Walnuts, pecans may halt growth of prostate cancer cells

December 23, 2004

The vitamin E from certain seeds might stop the growth of prostate and lung cancer cells, according to a report in Proceedings of the National Academy of Science (published online Dec. 13, 2004).

The vitamin E from certain seeds might stop the growth of prostate and lung cancer cells, according to a report in Proceedings of the National Academy of Science (published online Dec. 13, 2004).

Researchers from Purdue University, led by Qing Jiang, PhD, found that walnuts, pecans, sesame seeds, corn, and sesame oil contain gamma-tocopherol, which kills human prostate and lung cancer in lab cultures.

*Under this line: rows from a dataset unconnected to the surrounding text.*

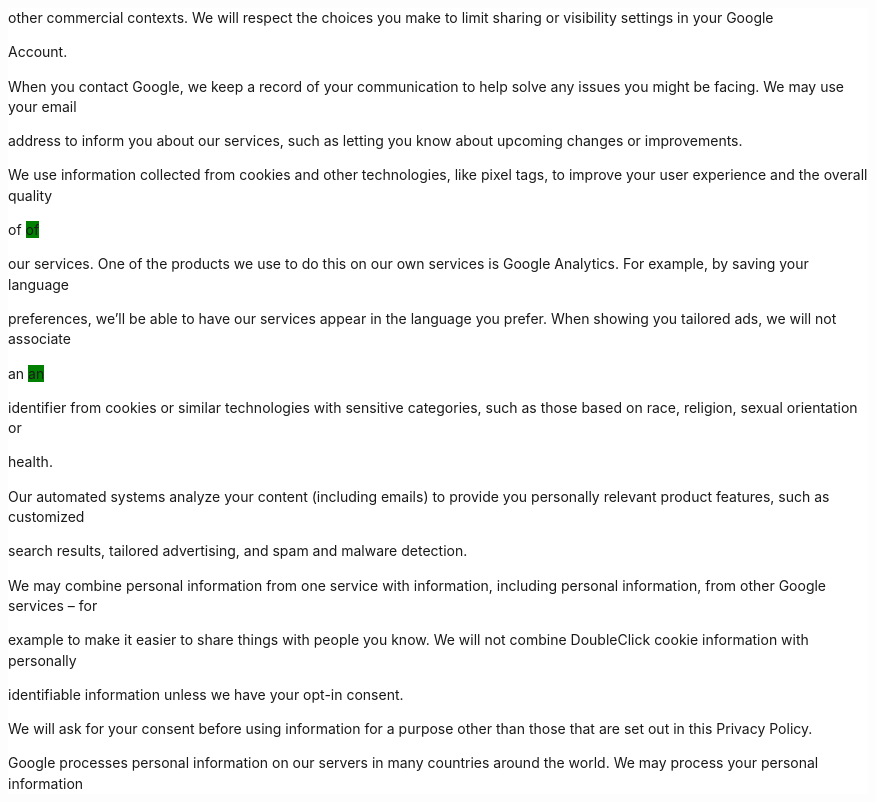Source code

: 
</span>other commercial contexts. We will respect the choices you make to limit sharing or visibility settings in your Google<span style="background-color: green;"> </span><span style="background-color: red;">


</span>Account.


When you contact Google, we keep a record of your communication to help solve any issues you might be facing. We may use your email


address to inform you about our services, such as letting you know about upcoming changes or improvements.


We use information collected from cookies and other technologies, like pixel tags, to improve your user experience and the overall quality<span style="background-color: red;">


of</span> <span style="background-color: green;">of


</span>our services. One of the products we use to do this on our own services is Google Analytics. For example, by saving your language


preferences, we’ll be able to have our services appear in the language you prefer. When showing you tailored ads, we will not associate<span style="background-color: red;">


an</span> <span style="background-color: green;">an


</span>identifier from cookies or similar technologies with sensitive categories, such as those based on race, religion, sexual orientation or<span style="background-color: green;"> </span><span style="background-color: red;">


</span>health.


Our automated systems analyze your content (including emails) to provide you personally relevant product features, such as customized


search results, tailored advertising, and spam and malware detection.


We may combine personal information from one service with information, including personal information, from other Google services – for


example to make it easier to share things with people you know. We will not combine DoubleClick cookie information with personally


identifiable information unless we have your opt-in consent.


We will ask for your consent before using information for a purpose other than those that are set out in this Privacy Policy.


Google processes personal information on our servers in many countries around the world. We may process your personal information<span style="background-color: red;">

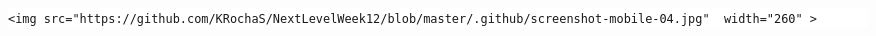     <img src="https://github.com/KRochaS/NextLevelWeek12/blob/master/.github/screenshot-mobile-04.jpg"  width="260" >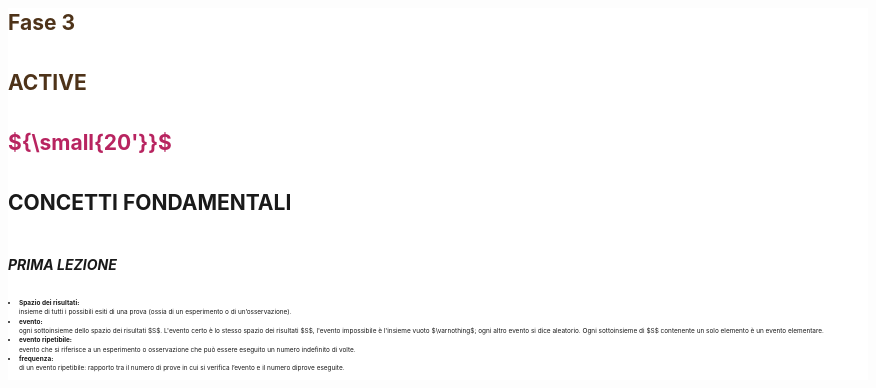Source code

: 
<section data-background-video="teaching.mp4" data-background-opacity="0.3" data-transition="convex">
  
  <h2 style="color:#4E3319">Fase 3</h2>
  <h1 class="r-fit-text" style="color:#4E3319">ACTIVE</h1>
  <h2 <span style="color:#b82460">${\small{20'}}$ </span></h2>  
</section>

<section data-background-video="teaching.mp4" data-background-opacity="0.2" data-transition="convex">
  <h2 class="r-fit-text">CONCETTI FONDAMENTALI</h2>
  <div class="columns">
    <div class="column left">
      <h5 class="fragment">PRIMA LEZIONE</h5>
      <ul style="font-size:46%" class="fragment">
        <li><b>Spazio dei risultati:</b><br> insieme di tutti i possibili esiti di una prova (ossia di un esperimento o di un’osservazione).</li>
        <li><b>evento:</b><br> ogni sottoinsieme dello spazio dei risultati $S$. L'evento certo è lo stesso spazio dei risultati $S$, l'evento impossibile è l'insieme vuoto $\varnothing$; ogni altro evento si dice aleatorio. Ogni sottoinsieme di $S$ contenente un solo elemento è un evento elementare.</li>
        <li><b>evento ripetibile:</b><br> evento che si riferisce a un esperimento o osservazione che può essere eseguito un numero indefinito di volte.</li>
        <li><b>frequenza:</b><br> di un evento ripetibile: rapporto tra il numero di prove in cui si verifica l’evento e il numero diprove eseguite.</li>
      </ul>
    </div>
    <div class="column right">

The vitamin interrupts the synthesis of sphingolipids in the cancer cells but leaves the healthy human prostate cells unaffected.

The scientists also found that most manufactured vitamin supplements do not contain gamma-tocopherol, but do contain alpha-tocopherol. The latter is another form of vitamin E that does not have anti-cancer properties.

"This is the first time gamma-tocopherol has been shown to induce death in lab-grown human cancer cells while leaving healthy cells alone," said Dr. Jiang. "This could be wonderful news for cancer patients if the effect can be reproduced in animal models."